Awesome, especially when you shoot a little too much juice to it and it rips the truss right off the wall lol.


----------



## silverstilts (Oct 15, 2008)

Might work good if you only have one sheet to put up looks a little slow to me and what about setting the board up there? Would the board still stay in place on a vault? Kinda bulky and awkward, couldn't just throw that in the back of the work vehicle damn novices any way.


----------



## Kiwiman (Jun 14, 2008)

Kinda reminds me of Tim the Tool man with his pneumatic stilts.


----------



## cazna (Mar 28, 2010)

Looks clever dosnt it checkers, I reckon this dudes got it goin on:thumbsup: And yes, I would try both :thumbup:


----------



## Justa Hick (Nov 23, 2008)

I would never let this on my job. On your hands and knees under 50-80 pound sheet held up by a 2x12? Osha disaster waiting to happen. Just use the yellow crank ups. They hold the sheep fairly safely. Better yet get a pair of guys who know what they are doing. My old hangers hung 100 sheets a man a day in cobby two story small room townhomes.


----------



## 2buckcanuck (Jul 9, 2010)

Justa Hick said:


> I would never let this on my job. On your hands and knees under 50-80 pound sheet held up by a 2x12? Osha disaster waiting to happen. Just use the yellow crank ups. They hold the sheep fairly safely. Better yet get a pair of guys who know what they are doing. My old hangers hung 100 sheets a man a day in cobby two story small room townhomes.

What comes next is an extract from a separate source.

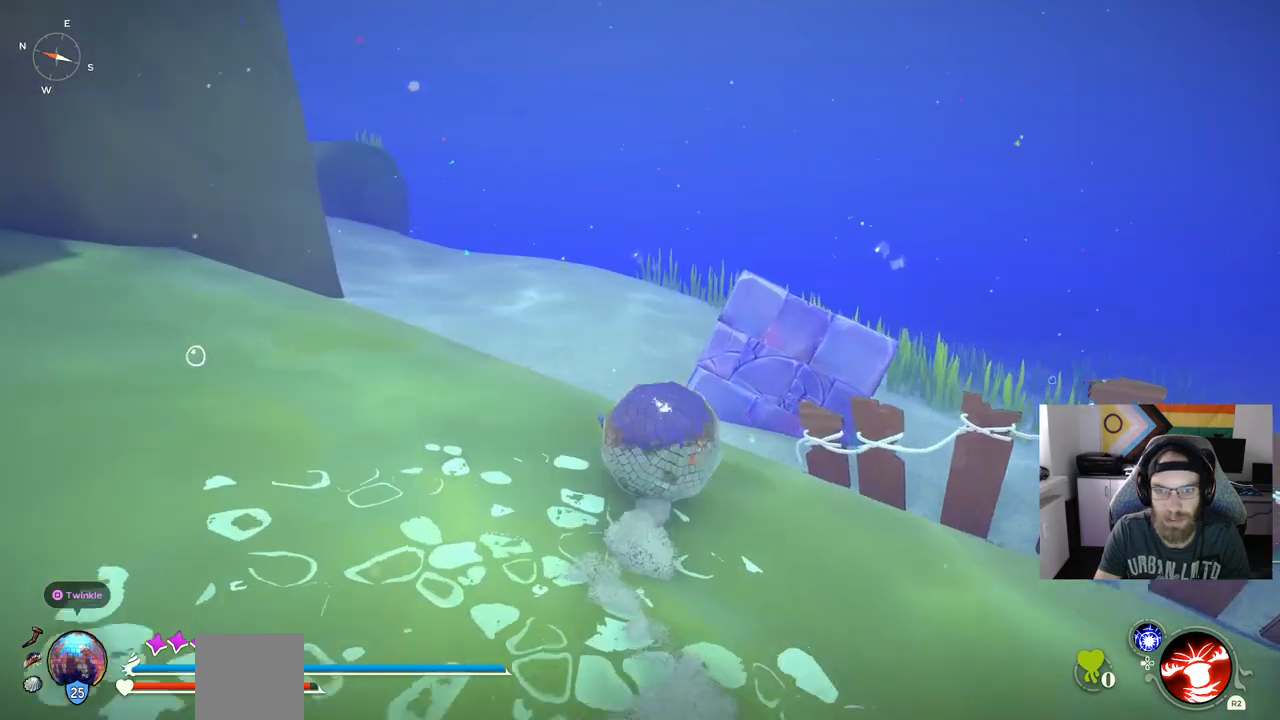
Gameplay with a controller (PlayStation layout); each line is a JSON object with the inputs held at the frame after it. "events" lists button and stick changes between this image and that frame as [ms after this image, input, new state], when the widget could be followed in between. Not read: L3.
{"buttons": ["R1"], "left_stick": "up", "right_stick": "center", "events": [[233, "R1", "down"]]}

They hold the sheep fairly safely
the sale of drywall lifts are going to sky rocket in kiwi land now:whistling2:


----------



## carpentaper (Feb 28, 2009)

i knew you wouldn't miss it 2buck.


----------



## STOTLE DRYWALL (Mar 22, 2011)

I am all for doing things by one's self, but looks as if the sheep will die of old age before reaching the ceiling.


----------



## moore (Dec 2, 2010)

cazna said:


> Looks clever dosnt it checkers, I reckon this dudes got it goin on:thumbsup: And yes, I would try both :thumbup:
> 
> http://www.youtube.com/watch?v=TkrRblKLvJw&feature=related


I've seen this before . the guys got it going on. board gets a little scared up ,,but oh well ,, no hanging bill! ,and a scaffold to boot. not OSHA approved,,,. but I'd use it. :thumbup:


----------